GRAY-CROWNED ROSY-FINCH (PRIBILOF IS.) (Leucosticte tephrocotis umbrina) – These big, beautiful finches are common and gregarious on SNP. They seem to fill the House Sparrow niche on the island, nesting under eaves and flocking in town.

Our group experienced several different modes of vehicular transportation during the tour - some planned, some unplanned. This was the "big bus" on St. Paul Island. Photo by guide Cory Gregory.

COMMON REDPOLL (Acanthis flammea) – These well-streaked redpolls showed in Anchorage and in the Denali region.
WHITE-WINGED CROSSBILL (Loxia leucoptera) – These boreal finches called and flew over us at several locations between Willow and Denali, but good views eluded us this time.

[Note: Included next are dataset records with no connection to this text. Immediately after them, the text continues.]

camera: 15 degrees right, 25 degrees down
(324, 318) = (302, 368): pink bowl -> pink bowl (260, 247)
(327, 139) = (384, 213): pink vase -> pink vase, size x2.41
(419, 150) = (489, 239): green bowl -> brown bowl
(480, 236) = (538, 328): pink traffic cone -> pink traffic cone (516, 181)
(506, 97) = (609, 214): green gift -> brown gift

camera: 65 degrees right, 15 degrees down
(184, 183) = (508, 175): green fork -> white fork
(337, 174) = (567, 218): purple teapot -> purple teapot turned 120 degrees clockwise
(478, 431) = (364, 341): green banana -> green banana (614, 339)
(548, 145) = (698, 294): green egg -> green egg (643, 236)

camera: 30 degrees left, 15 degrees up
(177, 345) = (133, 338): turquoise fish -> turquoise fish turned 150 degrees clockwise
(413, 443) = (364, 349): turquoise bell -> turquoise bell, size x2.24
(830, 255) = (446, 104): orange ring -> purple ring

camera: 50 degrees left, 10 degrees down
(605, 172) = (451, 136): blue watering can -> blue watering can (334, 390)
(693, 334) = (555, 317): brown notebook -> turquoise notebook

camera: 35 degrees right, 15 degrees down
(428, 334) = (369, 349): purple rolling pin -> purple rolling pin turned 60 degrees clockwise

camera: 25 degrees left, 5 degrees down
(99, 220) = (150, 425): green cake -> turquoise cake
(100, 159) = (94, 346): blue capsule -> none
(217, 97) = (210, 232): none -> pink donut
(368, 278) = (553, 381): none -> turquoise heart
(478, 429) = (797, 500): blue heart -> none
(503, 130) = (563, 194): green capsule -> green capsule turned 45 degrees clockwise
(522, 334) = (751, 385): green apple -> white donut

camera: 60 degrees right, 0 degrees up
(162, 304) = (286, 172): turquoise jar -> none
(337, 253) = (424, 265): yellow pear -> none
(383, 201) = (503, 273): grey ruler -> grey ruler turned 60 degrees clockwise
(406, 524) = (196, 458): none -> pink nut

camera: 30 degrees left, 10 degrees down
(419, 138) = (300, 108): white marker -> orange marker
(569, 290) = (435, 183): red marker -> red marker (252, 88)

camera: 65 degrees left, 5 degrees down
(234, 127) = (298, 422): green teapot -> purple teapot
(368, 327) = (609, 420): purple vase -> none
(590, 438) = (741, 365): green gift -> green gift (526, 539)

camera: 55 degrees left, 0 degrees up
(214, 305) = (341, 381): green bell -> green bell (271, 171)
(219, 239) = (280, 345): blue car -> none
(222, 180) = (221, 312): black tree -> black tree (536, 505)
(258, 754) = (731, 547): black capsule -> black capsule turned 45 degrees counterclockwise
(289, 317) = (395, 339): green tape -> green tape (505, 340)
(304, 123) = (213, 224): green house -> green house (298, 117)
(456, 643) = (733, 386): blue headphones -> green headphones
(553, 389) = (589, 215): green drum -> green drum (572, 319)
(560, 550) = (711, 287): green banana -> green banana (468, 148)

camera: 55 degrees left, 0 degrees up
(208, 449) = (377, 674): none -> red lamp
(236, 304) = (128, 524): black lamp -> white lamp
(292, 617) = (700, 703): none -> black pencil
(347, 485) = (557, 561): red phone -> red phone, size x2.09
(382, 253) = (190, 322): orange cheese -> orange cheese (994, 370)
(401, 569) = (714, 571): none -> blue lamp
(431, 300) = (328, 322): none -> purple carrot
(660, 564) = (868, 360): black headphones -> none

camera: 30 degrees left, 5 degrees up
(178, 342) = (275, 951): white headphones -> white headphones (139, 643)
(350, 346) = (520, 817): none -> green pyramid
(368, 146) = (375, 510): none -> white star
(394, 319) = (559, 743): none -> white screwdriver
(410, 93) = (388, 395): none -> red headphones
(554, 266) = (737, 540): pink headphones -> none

SNOWSHOE HARE (Lepus americanus) – These large-footed bunnies were along the road in Denali National Park.
HOARY MARMOT (Marmota caligata) – Good sightings during the Denali bus trip.
ARCTIC GROUND SQUIRREL (Spermophilus parryii) – Common at Denali.
RED SQUIRREL (Tamiasciurus hudsonicus) – This is the small squirrel of the mainland conifer forests.
ARCTIC FOX (Alopex lagopus) – We saw these fluffy canids daily on SNP. Most were mottled gray.
BROWN (INCL. GRIZZLY) BEAR (Ursus arctos) – Do you remember the bears walking down the road past the bus in Denali National Park? Of course you do - they couldn't have been much closer!
STELLER'S SEA LION (Eumetopias jubatus) – A few were swimming along the coastline of SNP. One was eating a fish below us at Reef Point while kittiwakes dove in to pick up the scraps.
NORTHERN FUR SEAL (Callorhinus ursinus) – These dark pinnipeds with the long whiskers have declined precipitously on SNP in recent years, but we still saw (and heard!) plenty of them during our visit.
HARBOR SEAL (Phoca vitulina) – A few were swimming and hauled out along the SNP coastline. These are "true seals" without external ear flaps.

This Black-backed Woodpecker was one of the major high points of our drive from Denali National Park back to Anchorage on the final day of the tour (though the Blackpoll Warbler, American Three-toed Woodpeckers, and Bohemian Waxwings were nice, too!). Photo by participant Pete Peterman.

MOOSE (Alces alces) – These massive deer were a highlight of the Anchorage to Denali section of the tour.
CARIBOU (Rangifer tarandus granti) – Herds were dotted through the vast valleys of Denali National Park.
REINDEER (Rangifer tarandus sibiricus) – On one day at SNP, we saw the large herd of these introduced reindeer on the road to Southwest Point. [I]
DALL'S SHEEP (Ovis dalli) – These whitish sheep were on the rocky slopes at Denali National Park.